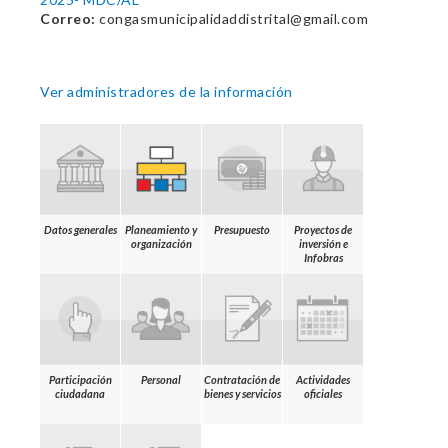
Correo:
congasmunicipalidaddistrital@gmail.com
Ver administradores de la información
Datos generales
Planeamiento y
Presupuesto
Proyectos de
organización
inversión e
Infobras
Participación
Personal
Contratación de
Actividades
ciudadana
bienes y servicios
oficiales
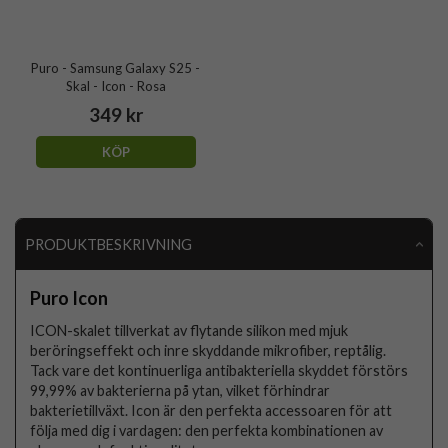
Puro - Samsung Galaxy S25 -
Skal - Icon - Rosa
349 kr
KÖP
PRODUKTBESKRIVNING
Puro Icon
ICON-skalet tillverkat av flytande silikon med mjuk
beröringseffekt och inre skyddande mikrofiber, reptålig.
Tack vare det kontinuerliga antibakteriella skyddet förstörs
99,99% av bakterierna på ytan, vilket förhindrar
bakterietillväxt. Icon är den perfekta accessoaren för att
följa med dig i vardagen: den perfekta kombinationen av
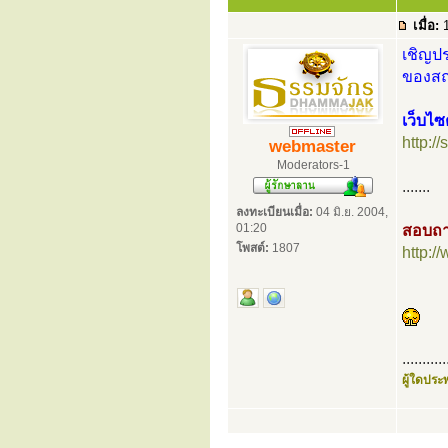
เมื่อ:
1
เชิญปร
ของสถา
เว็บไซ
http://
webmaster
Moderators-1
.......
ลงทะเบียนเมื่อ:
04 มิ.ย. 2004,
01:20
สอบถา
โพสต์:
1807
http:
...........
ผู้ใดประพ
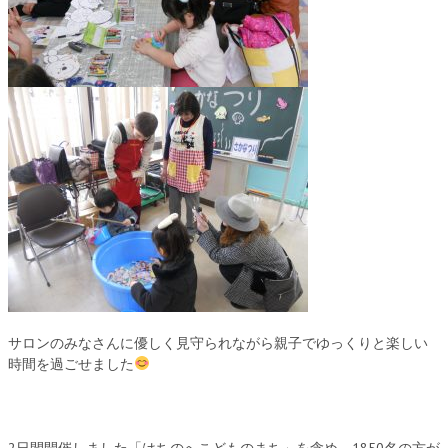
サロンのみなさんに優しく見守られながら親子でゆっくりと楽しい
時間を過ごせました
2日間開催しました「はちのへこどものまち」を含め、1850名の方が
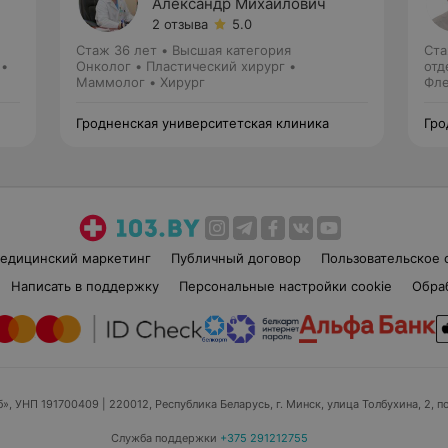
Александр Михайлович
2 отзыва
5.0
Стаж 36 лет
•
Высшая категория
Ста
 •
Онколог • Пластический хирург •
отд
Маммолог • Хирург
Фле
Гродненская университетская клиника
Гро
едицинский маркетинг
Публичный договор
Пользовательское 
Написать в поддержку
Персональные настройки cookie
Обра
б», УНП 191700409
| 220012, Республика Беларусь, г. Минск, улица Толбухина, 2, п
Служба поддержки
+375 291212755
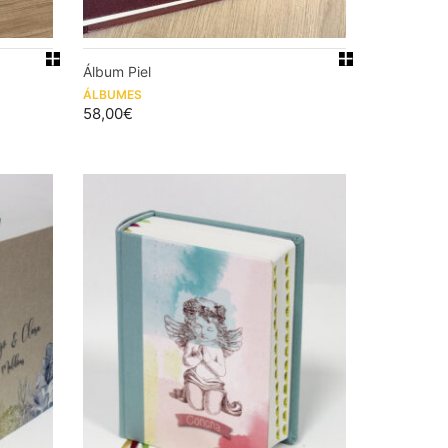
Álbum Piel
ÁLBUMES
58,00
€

--

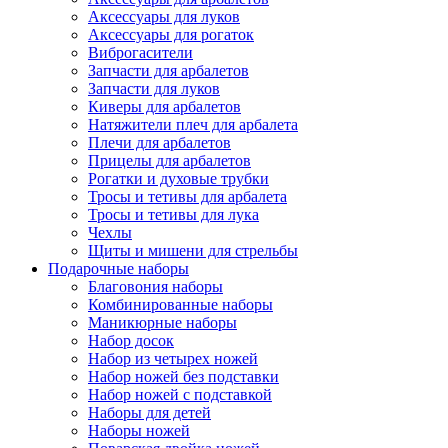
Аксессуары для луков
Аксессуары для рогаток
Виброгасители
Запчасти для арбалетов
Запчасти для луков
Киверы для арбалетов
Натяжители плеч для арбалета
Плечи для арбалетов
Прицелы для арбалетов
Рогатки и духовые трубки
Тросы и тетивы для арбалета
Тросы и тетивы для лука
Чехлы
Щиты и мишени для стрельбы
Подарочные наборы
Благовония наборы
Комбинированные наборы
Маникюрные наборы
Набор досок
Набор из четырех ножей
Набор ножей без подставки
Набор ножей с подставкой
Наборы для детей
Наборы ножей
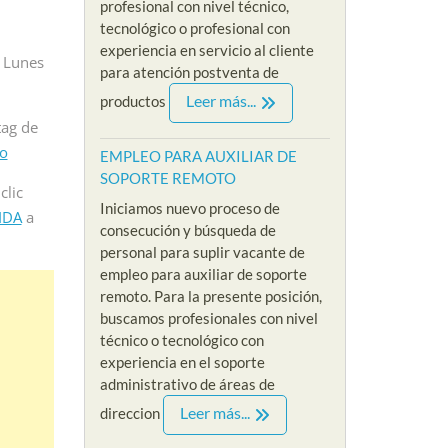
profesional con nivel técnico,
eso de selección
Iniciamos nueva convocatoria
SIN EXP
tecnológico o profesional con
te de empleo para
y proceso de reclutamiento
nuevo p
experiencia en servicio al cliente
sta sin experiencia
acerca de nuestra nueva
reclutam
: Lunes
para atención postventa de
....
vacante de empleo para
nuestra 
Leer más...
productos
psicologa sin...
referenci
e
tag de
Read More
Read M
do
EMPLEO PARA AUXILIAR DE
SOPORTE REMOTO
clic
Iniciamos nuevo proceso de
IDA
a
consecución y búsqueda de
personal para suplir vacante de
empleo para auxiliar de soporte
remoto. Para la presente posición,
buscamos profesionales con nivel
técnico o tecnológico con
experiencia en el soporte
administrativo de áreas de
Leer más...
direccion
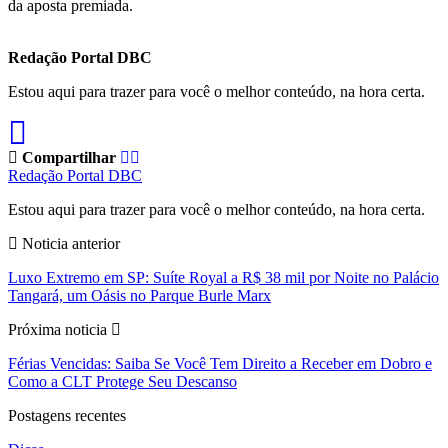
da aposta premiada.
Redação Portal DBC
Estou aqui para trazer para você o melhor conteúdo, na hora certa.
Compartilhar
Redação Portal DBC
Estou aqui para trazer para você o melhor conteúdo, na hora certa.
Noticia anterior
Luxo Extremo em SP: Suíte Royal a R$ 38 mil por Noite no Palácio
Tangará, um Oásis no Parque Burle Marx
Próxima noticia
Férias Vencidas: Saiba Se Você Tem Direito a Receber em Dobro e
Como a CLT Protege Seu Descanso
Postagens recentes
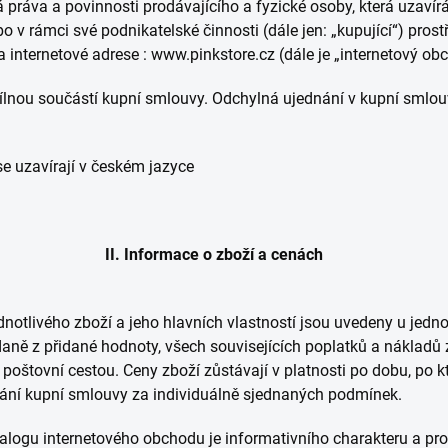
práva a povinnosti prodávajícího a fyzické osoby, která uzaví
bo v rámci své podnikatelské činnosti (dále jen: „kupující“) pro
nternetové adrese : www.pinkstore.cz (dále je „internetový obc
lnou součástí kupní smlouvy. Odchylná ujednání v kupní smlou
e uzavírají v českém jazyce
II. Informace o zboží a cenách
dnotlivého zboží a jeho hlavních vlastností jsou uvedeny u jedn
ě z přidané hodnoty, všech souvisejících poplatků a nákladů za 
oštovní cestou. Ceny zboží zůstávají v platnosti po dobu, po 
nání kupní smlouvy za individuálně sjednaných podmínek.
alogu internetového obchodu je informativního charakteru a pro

▶ _TASK REQUIREMENTS_
Reproduce the lines from the one with "Аксессуары для луков" up to and including the one with "Наборы ножей", renaming "арбалетов" to "самострелов" wherever it occurs and changing nothing else.

▶ _ANSWER SECTION_
Аксессуары для луков
Аксессуары для рогаток
Виброгасители
Запчасти для самострелов
Запчасти для луков
Киверы для самострелов
Натяжители плеч для арбалета
Плечи для самострелов
Прицелы для самострелов
Рогатки и духовые трубки
Тросы и тетивы для арбалета
Тросы и тетивы для лука
Чехлы
Щиты и мишени для стрельбы
Подарочные наборы
Благовония наборы
Комбинированные наборы
Маникюрные наборы
Набор досок
Набор из четырех ножей
Набор ножей без подставки
Набор ножей с подставкой
Наборы для детей
Наборы ножей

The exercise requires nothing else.